The problems began with a new constitution designed quite naturally to give the hierarchy a firmer hand on the tiller, it was needed and voted in with a significant majority. Yet very few people, including me realised it was basically carte blanche for the leader and a tame NEC. Outgoing leader Roger Knapman told me it was far too much power in the hands of one man. I didn't listen, more fool me. What was a party of its members has become a private fiefdom. No one cared much about this when things were going well. Reality is now staring Ukip in its bewildered face. Not a single new seat. Plenty of votes largely delivered by the membership out in all weathers for the last five years, a more dedicated group of activists could not be found. The dilemma the party faces is having a completely autocratic, charismatic and flamboyant leader who is loved at conference but is not popular with the electorate. In any other party a leader who has been personally rejected by the electorate seven times would be unthinkable, absurd perhaps. For some years Ukip have been denying it is a one-man band and the leader does not enjoy cult status. Yet in the last few weeks that is exactly the message it has sent out. The Ukip spin doctors are now posting the bizarre message that this leader, who has failed to enter Westminster almost to an extent the Guinness Book of Records have expressed an interest, is the "best communicator in British politics". Yet in Thanet the voters elected a Ukip-dominated council, whilst in the same ballot booth rejected the party leader. What the electorate appear to be saying is we like Ukip but not the leader. This message is unacceptable to the members, so be it. Total denial can sometimes be good, it saved our bacon in 1940.
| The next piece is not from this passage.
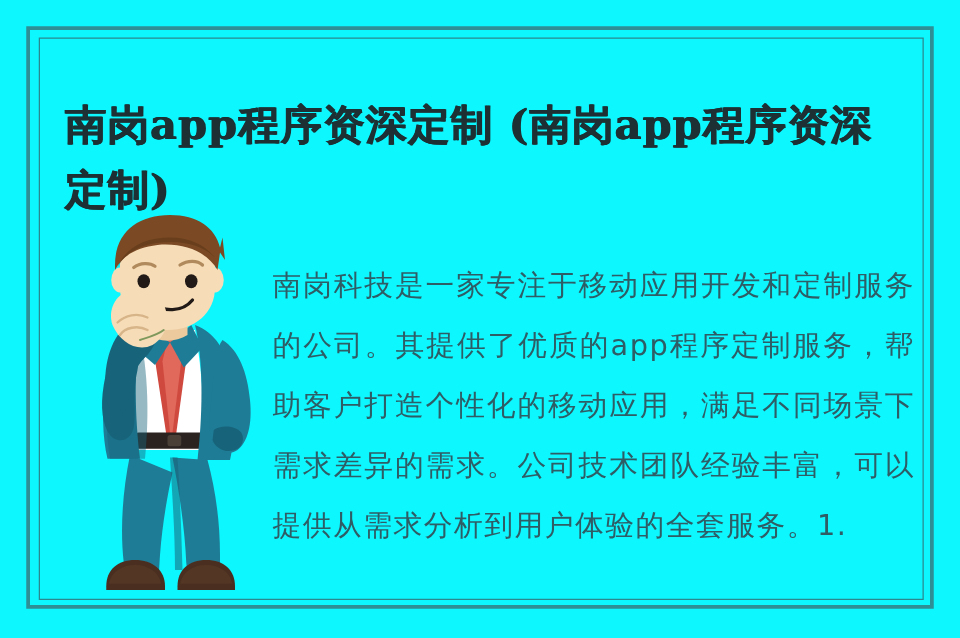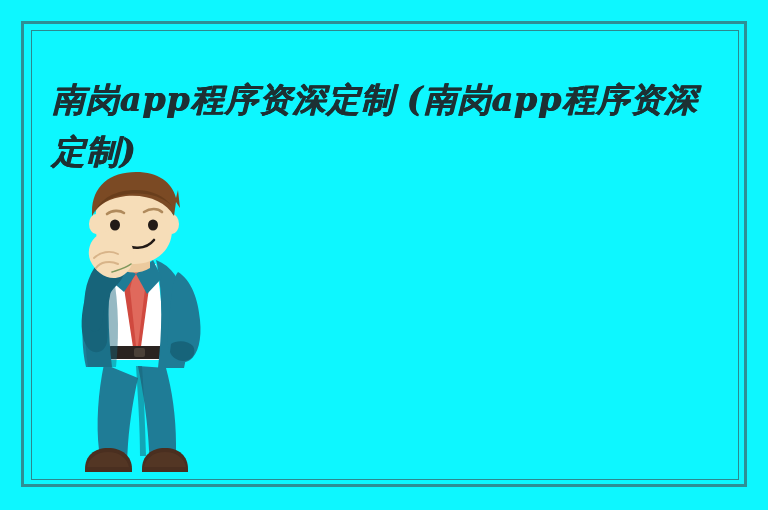"南岗app程序资深定制 (南岗app程序资深定制)" .title { font-style: italic -> none }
Let me therefore outline things which can be done almost immediately.

Stop the appalling attitude that constructive criticism is disloyal, that questioning the party hierarchy is somehow harming the cause of EU withdrawal, which is how the party started. Lose the embarrassing tag Nigel Farage's Purple Army, whoever came up with that does not understand the English at all. Put into place a party chairman who has been elected; Crowther was yet another typical Farage pub appointee, someone respected and loved and been in the party for more than five minutes. Paul Nuttall is so screamingly obvious a choice it doesn't need flagging up here (he will kill me for suggesting it).

Find a political ethos. Conservative with a small 'c' or classical liberal, forget the so-called ephemeral middle ground, if it exists at all. Start putting together a team of experts in their fields for TV duties. No need to restrict this team to MEPs or any elected representatives, but the best man for the job. Heavyweights only, particularly on economics the key subject of future battles.

Lose the Home Counties bias. The NEC must have a representative from every region. That means the North East, Scotland, Yorkshire and Wales - scandalously kept off in recent years.

Review the constitution, no more legal ballot rigging, make a start by releasing the hitherto secret results of the August 2013 membership vote. Where senior members of the party hierarchy have no military or team sport experience and struggle with people management persuade the donors to pay for the appropriate leadership course. The list of resignations since 2011 beggars belief.

Finally everyone focus on the coming battle in 2017 to save our country ditch the prima doña posturing there is a big job to do.